Dickie Roberts: Former Child Star

Dickie Roberts: Former Child Star. Happy Madison 2003.

Before watching the movie:

I remember being probably exactly in the lower bound of the age range this movie was made for at the time, and advertised at relentlessly about it, but not at all interested because I didn’t do raunchy movies them. Now I do consider raunchy movies to capture valid facets of the human experience, I just disapprove if they’re raunchy in ways I don’t care for. And it’s an early 2000s movie, so there will probably be jokes that aged terribly.

This movie seems to package David Spade’s type pretty well. I’ve enjoyed him in a few more family friendly things, but that often sanded down his edge a bit too much. This is probably going to be too much David Spade edge.

After watching the movie:

Dickie Roberts’s mother pushed him into acting as an extension of her own lackluster showbiz career, and in the 70s, it paid off in the form of catchphrase-spouting breakout member of The Glimmer Gang, a show with Partridge Family vibes. However, when the show saw a ratings decline and cancellation, Dickie spent decades struggling to regain a sliver of the fame he had as a child actor, and now ekes out a living as an L.A. valet with occasional appearances on trashy reality shows trading on his old glory, and often appearing in tabloids for bad behavior. Reaching a complete low point, Dickie is determined to make the real comeback to restart his career and create the happy ending for an autobiography deal, and stakes it all on getting the lead in Rob Reiner’s new project Mr. Blake’s Backyard. Reiner tells him that it’s a very grounded, genuine character, and while he’s a big fan of Dickie, he’s completely wrong for the part because he’s never had a grounded, genuine life thanks to having a completely unnatural childhood. Seizing on that, Dickie declares that if that’s the whole problem, all he has to do is live a normal childhood by the time they have to make the casting decision, and runs out to hire a family to raise him. George Finney, car dealership owner who’s never home, unilaterally takes the job without consulting his family, forcing Dickie on his wife Grace and kids Sam and Sally, who are completely creeped out by this grown man with a limited understanding of human relationships.

This was a lot deeper and not nearly as raunchy as I expected. I think I may have gotten a little confused with The Hot Chick, which came out a year earlier, was also aggressively marketed at teens, wasn’t even David Spade, and also looks like it has more heart than it was sold on. Dickie’s public misbehavior is mostly alluded to rather than shown or described in detail, and the most tabloid-worthy exploits seem to be a past chapter of his life he wants to move on from.

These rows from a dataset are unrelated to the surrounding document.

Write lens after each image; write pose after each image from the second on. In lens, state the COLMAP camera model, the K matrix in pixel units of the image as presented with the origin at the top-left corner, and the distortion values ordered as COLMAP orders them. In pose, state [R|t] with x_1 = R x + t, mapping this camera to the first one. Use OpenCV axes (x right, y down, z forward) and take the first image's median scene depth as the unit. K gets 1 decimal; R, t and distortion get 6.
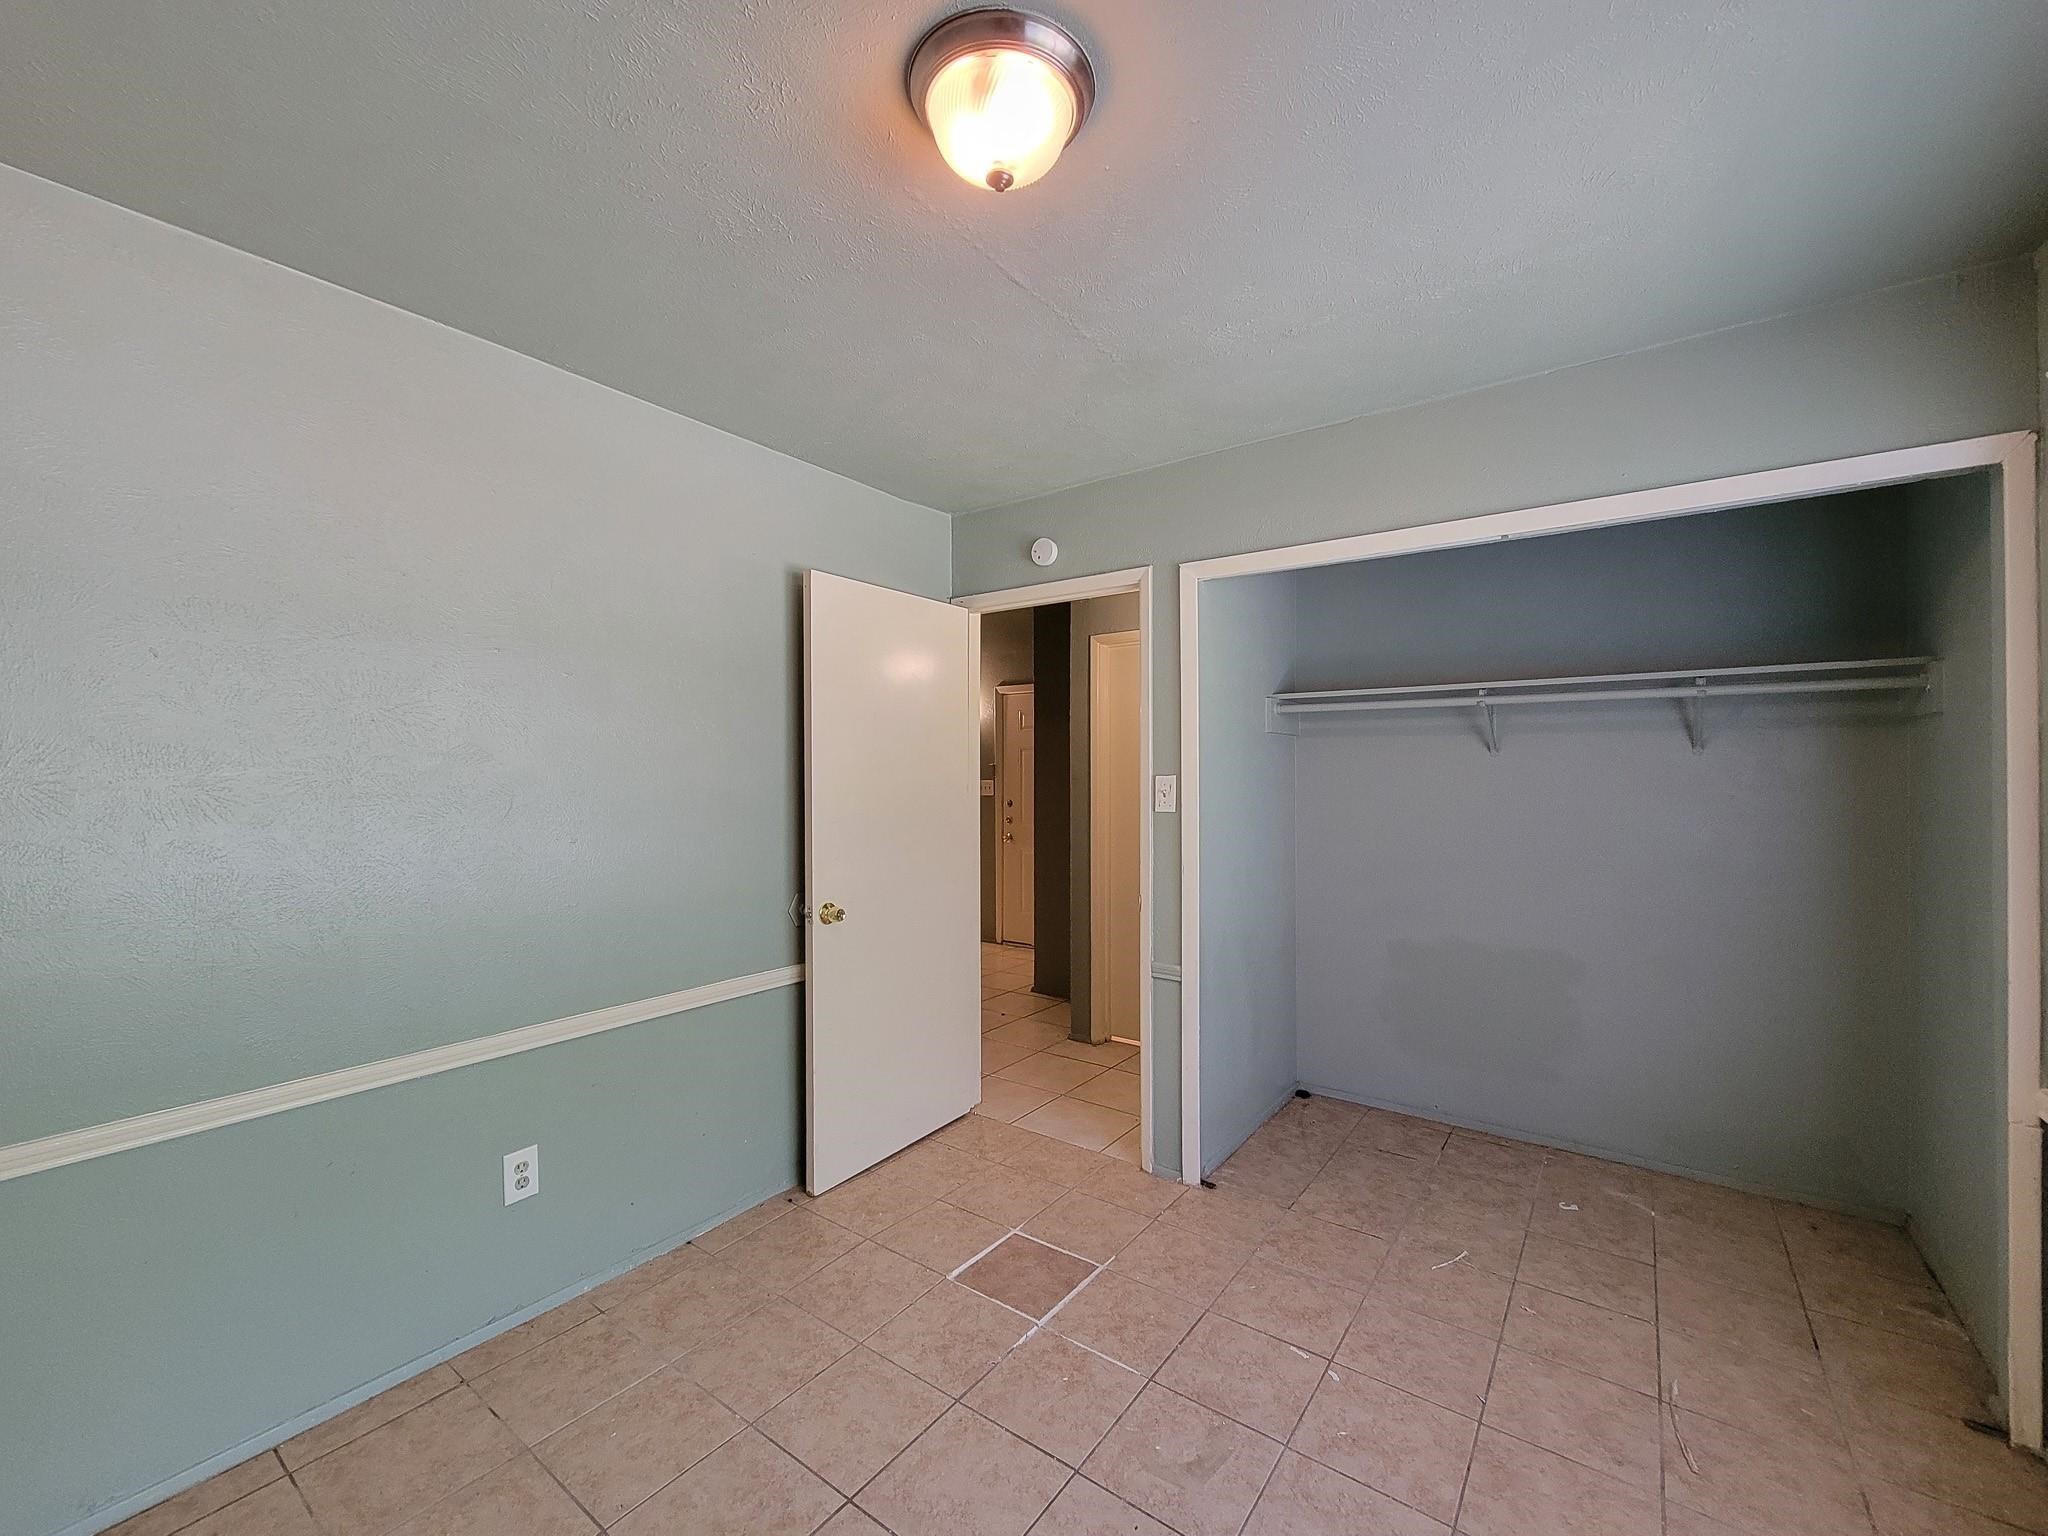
lens RADIAL K [[833.5, 0, 1019.7], [0, 833.5, 773.3], [0, 0, 1]] dist [0.002019, 0.000198]
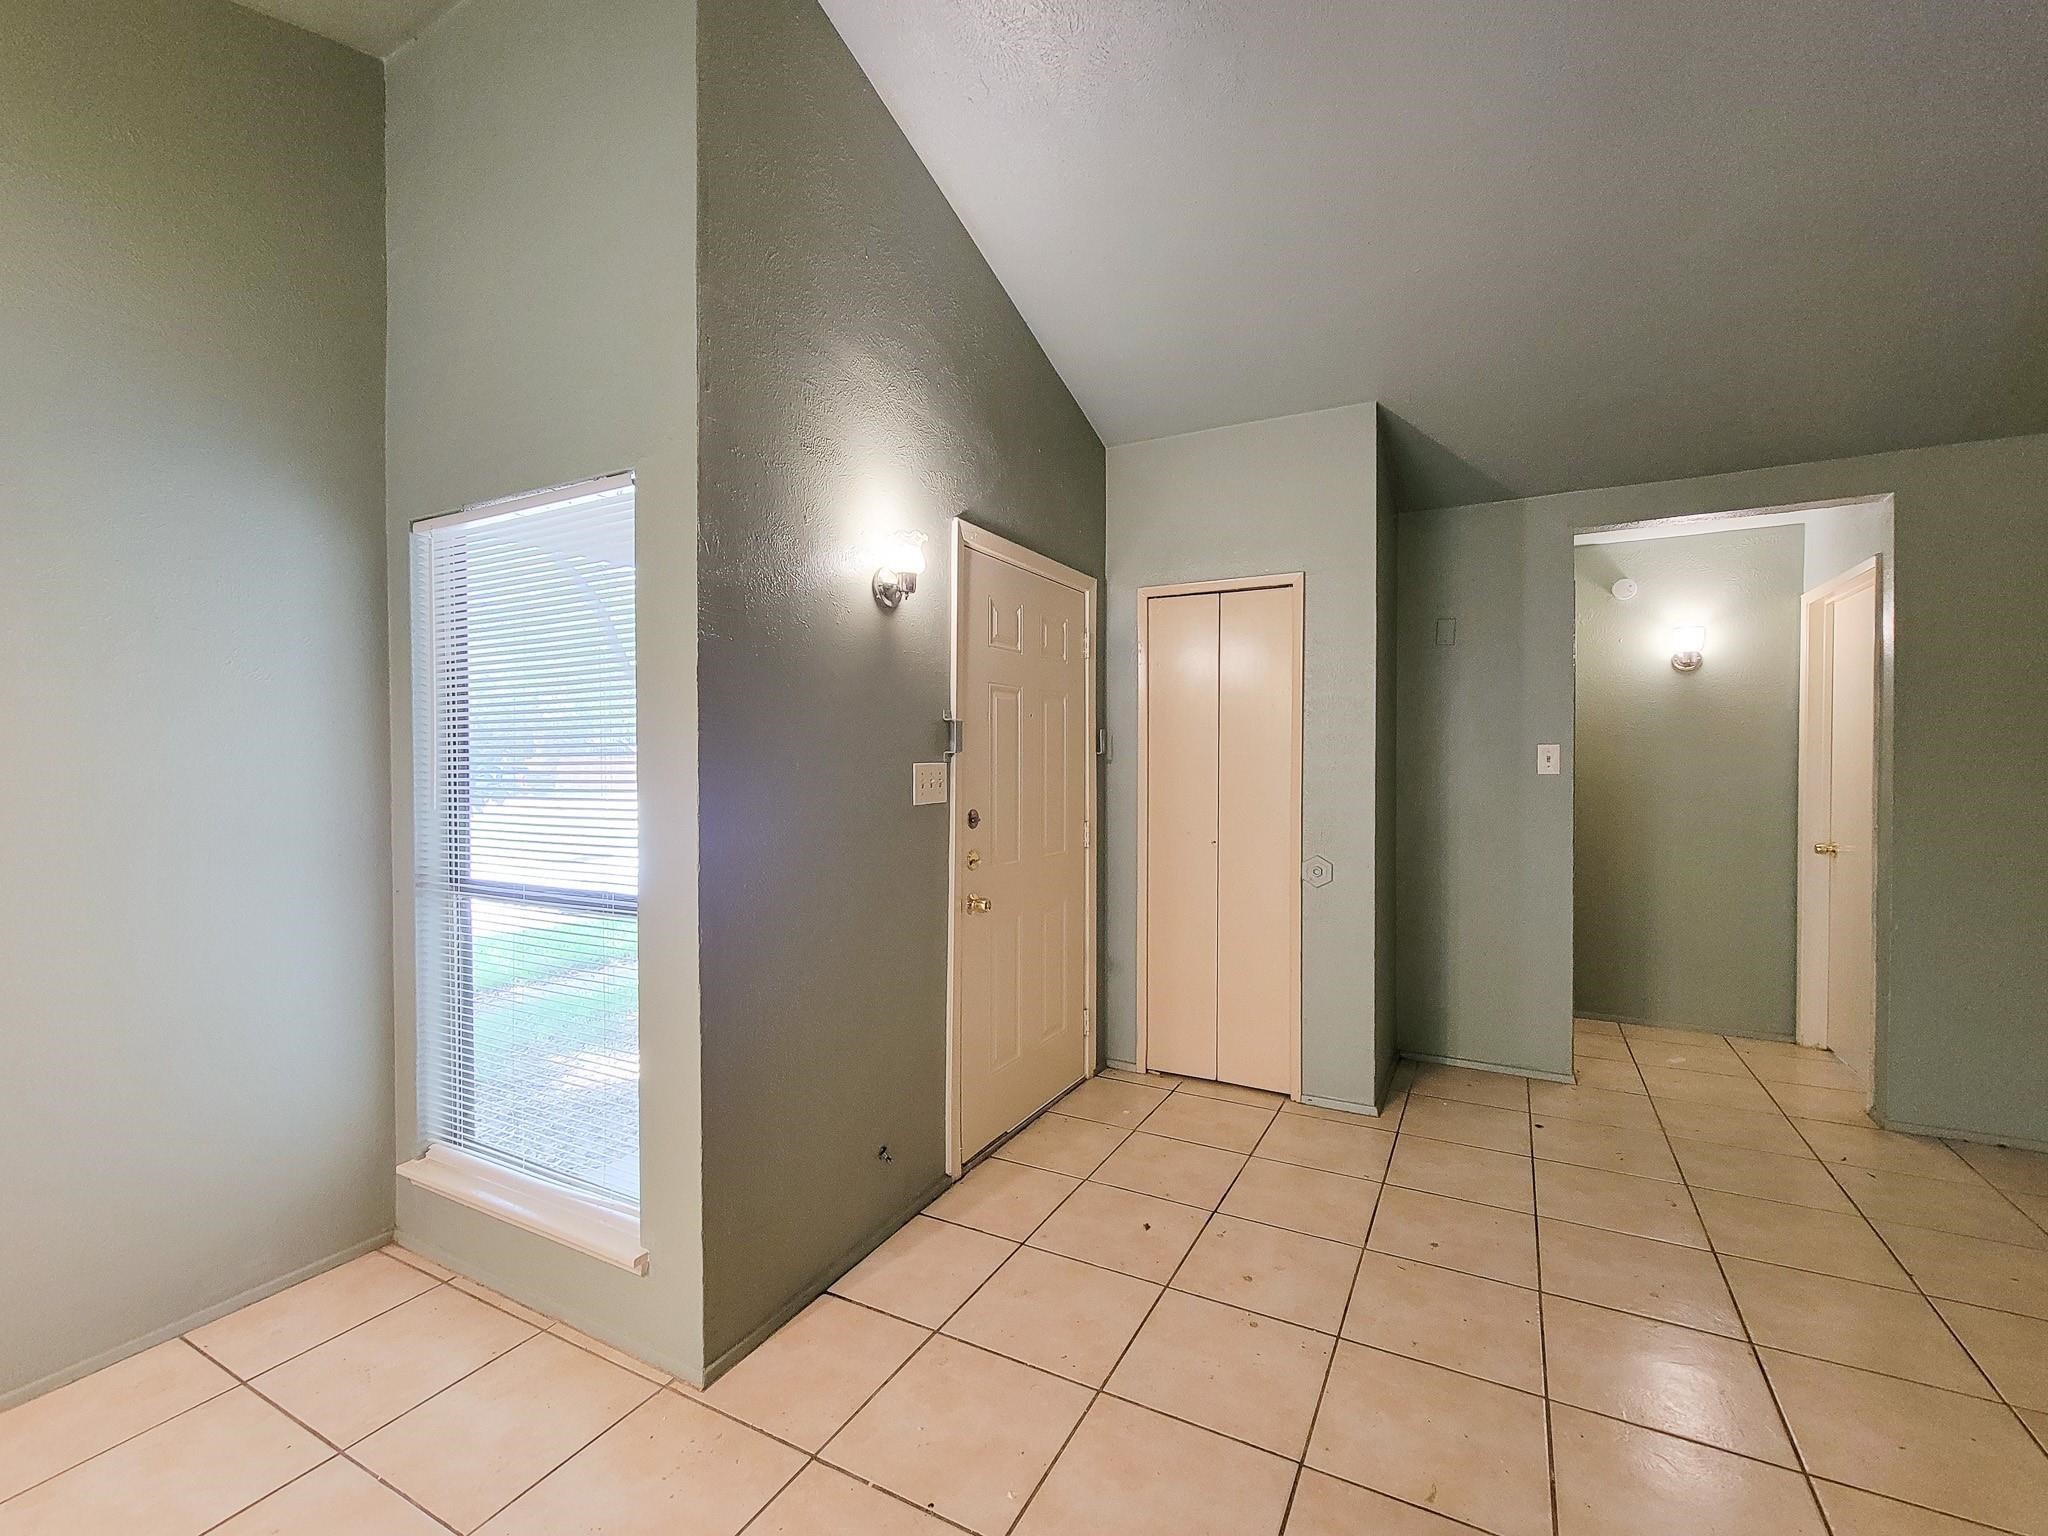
lens RADIAL K [[859.8, 0, 1037.5], [0, 859.8, 766.0], [0, 0, 1]] dist [0.000349, -0.000757]
pose [[-0.143449, -0.011861, 0.989587, -0.428854], [0.002177, 0.999922, 0.012301, 0.005595], [-0.989655, 0.003919, -0.143412, 1.025015]]
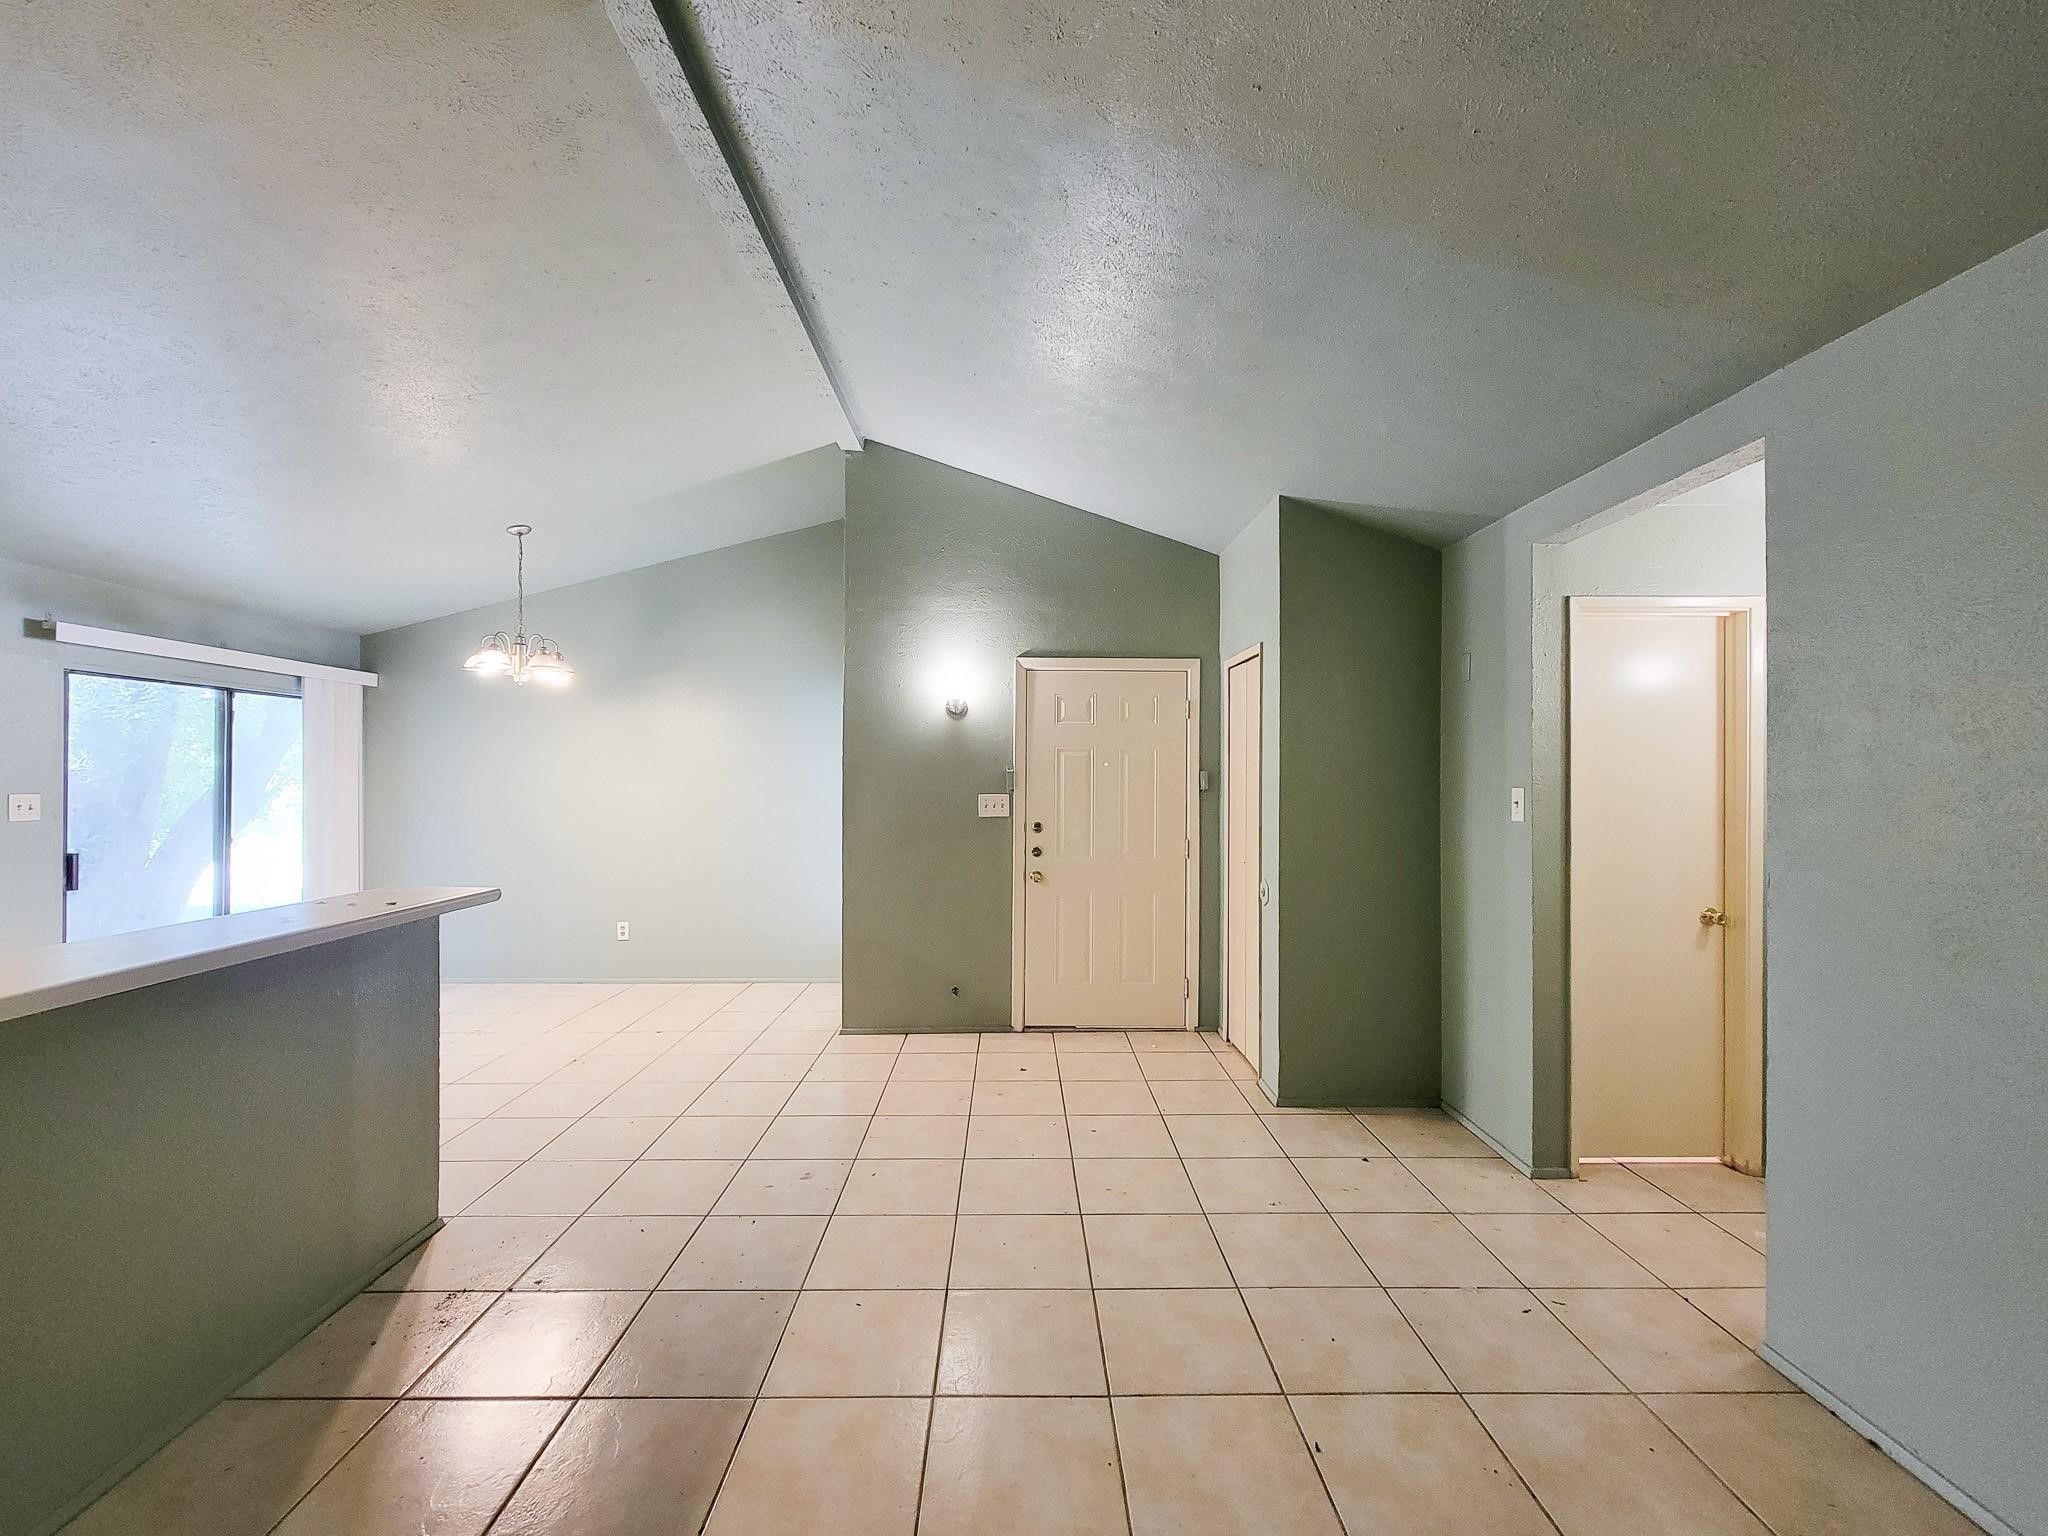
lens RADIAL K [[825.9, 0, 1024.0], [0, 825.9, 768.0], [0, 0, 1]] dist [-0.035660, -0.000203]
pose [[0.792544, 0.006749, 0.609777, -0.438502], [-0.002483, 0.999966, -0.007842, -0.007699], [-0.609810, 0.004701, 0.792534, 0.461354]]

I usually appreciate movies that make heavy use of celebrities playing themselves, but in this case it didn’t do much for me because they’re mostly the former child stars of 2003, who were children on TV in the 60s-80s, which I didn’t really have any recognition of until they start talking about being on The Brady Bunch or other shows I have less osmotic pop culture knowledge of. Take away those and the hosts of trashy syndicated shows I never watched, and I think the only cameos left are Tom Arnold, Brendan Fraser, and Rob Reiner.

Of course, the real center of the movie is Dickie and the family, and they do find their dysfunctional connection. They learn and grow through each other by being honest and reaching out, and I think maybe that worked better with the kids than the mom. Dickie and Grace are friendly, but Grace seems more like a friend and mentor to him than where the movie wants to end up with them. She’s been assigned the role of his surrogate mother, but that doesn’t quite work, and neither does the ultimate direction. Dickie’s strongest relationship is with the family he never had, not with any of them individually.

As a fun little vehicle, this is great popcorn fare. The main novelty it trades in has an expiration date that blew by a long time ago, but not in a “you can’t get away with that anymore and that’s a good thing” way. Altogether this is a nice way to pass some time with the older kids in your life, and maybe it will become something special for them, but if it was ever going to be something special for me, it’s lost its chance by now.